Farwell, Texas; United States;
- Broadcast area: Clovis, New Mexico
- Frequency: 98.3 MHz
- Branding: La Caliente 98.3

Programming
- Format: Defunct (was Regional Mexican)

Ownership
- Owner: HPRN Networks, LLP
- Sister stations: KGRW, KKNM

History
- First air date: September 15, 1984
- Last air date: July 23, 2023
- Former call signs: KLZK (1984–1991)

Technical information
- Licensing authority: FCC
- Facility ID: 61578
- Class: C1
- ERP: 51,000 watts
- HAAT: 53 meters (174 ft)
- Transmitter coordinates: 34°24′31.2″N 103°11′16.8″W﻿ / ﻿34.408667°N 103.188000°W

Links
- Public license information: Public file; LMS;
- Website: www.hpr.network/texas

= KICA-FM =

KICA-FM (98.3 MHz, "La Caliente 98.3") was a radio station last broadcasting a Regional Mexican format.

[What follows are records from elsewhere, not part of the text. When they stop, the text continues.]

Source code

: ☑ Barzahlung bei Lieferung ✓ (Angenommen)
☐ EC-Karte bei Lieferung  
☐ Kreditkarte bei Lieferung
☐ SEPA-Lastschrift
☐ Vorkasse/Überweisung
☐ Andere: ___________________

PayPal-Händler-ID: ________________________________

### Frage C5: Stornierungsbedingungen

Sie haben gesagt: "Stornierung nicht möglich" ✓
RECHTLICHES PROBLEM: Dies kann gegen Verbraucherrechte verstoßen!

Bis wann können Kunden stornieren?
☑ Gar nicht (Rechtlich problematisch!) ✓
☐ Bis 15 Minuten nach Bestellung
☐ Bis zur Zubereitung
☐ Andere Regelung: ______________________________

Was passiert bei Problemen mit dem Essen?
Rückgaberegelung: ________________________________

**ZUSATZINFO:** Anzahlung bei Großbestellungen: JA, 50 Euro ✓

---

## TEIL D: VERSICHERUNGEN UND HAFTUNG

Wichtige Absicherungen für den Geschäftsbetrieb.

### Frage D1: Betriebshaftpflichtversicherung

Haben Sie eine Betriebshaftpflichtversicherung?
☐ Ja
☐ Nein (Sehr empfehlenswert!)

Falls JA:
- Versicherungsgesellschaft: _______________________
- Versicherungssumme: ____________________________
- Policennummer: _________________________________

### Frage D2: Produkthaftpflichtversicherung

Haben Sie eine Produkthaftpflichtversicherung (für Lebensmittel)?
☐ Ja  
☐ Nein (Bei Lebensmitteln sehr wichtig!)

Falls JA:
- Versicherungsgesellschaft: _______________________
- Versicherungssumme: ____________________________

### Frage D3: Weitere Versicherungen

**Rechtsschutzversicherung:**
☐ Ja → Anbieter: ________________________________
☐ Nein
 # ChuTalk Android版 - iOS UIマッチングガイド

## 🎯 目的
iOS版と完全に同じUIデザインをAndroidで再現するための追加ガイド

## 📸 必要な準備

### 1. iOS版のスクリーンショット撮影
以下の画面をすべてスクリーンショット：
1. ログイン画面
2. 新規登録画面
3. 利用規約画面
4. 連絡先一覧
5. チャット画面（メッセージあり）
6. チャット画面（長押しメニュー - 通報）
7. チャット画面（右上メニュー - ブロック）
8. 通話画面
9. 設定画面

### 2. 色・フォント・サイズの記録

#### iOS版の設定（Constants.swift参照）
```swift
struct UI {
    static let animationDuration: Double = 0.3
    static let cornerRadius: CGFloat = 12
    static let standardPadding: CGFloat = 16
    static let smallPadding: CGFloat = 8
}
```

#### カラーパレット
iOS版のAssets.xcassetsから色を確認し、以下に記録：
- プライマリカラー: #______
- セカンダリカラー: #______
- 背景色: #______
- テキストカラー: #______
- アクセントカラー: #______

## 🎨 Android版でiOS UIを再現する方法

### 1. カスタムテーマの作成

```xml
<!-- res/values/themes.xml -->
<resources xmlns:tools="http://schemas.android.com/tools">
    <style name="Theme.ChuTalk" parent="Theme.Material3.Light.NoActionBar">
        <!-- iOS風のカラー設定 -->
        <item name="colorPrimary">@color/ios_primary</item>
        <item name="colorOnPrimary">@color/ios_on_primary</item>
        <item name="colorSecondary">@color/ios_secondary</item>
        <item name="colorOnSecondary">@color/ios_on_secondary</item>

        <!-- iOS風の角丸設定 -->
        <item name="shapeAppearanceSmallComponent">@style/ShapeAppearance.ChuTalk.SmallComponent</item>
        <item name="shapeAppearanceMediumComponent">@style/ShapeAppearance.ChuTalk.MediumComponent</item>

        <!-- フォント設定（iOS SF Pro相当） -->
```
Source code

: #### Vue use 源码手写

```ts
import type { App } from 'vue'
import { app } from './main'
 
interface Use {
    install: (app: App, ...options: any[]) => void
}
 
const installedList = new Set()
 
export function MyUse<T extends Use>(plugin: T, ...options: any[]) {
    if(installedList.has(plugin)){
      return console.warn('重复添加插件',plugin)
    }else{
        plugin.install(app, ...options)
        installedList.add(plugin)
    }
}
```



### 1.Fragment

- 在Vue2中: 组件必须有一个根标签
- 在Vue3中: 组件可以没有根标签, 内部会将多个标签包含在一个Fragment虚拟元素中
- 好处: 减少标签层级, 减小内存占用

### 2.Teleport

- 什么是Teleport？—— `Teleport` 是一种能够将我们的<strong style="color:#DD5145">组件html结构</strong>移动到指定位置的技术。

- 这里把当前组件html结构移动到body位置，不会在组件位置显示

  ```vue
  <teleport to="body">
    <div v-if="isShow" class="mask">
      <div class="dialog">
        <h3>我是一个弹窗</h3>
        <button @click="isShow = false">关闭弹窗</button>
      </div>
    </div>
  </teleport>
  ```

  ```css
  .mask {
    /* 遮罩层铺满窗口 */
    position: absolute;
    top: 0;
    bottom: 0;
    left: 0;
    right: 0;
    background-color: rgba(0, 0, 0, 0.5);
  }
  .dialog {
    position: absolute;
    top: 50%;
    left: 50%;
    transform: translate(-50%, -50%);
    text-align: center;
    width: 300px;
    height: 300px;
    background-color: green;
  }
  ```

Licensed to Farwell, Texas, United States, and serving the Clovis-Portales CSA, the station was last owned by HPRN Networks, LLP.

==History==
The station went on the air as KLZK on September 15, 1984. On June 14, 1991, the station changed its call sign to KICA-FM.

After KLZK went off the air, the station was re-launched in 1991 under the KICA-FM call sign under the moniker of K-Classic 98.3; initially operating out of studios in Muleshoe, Texas, where it was co-located with Southwestern Entertainment Group sister stations KMUL and KMUL-FM. The original on-air lineup was Ray Don Stanton (who also doubled as KMUL's morning man), former KZZO jock Bryan Daniels and night guy Jeff Gardiner. By 1992, the station had moved to studios at 1000 Sycamore, across from Hillcrest Park, in Clovis. That site also became the home to Spanish-language station KICA (980 AM), and eventually country station KKYC, which simulcast with KMUL-FM. The station group would be eventually sold to Tallgrass Broadcasting, which would later go into receivership and take the stations dark.

Years later, the aired a rock format as K98 and a contemporary hit radio format as "Fun 98.3".

KICA-FM went silent on May 30, 2020, due to transmitter site damage caused by lightning. On March 12, 2024, the license was cancelled by the FCC, due to the station having been silent since December 31, 2022.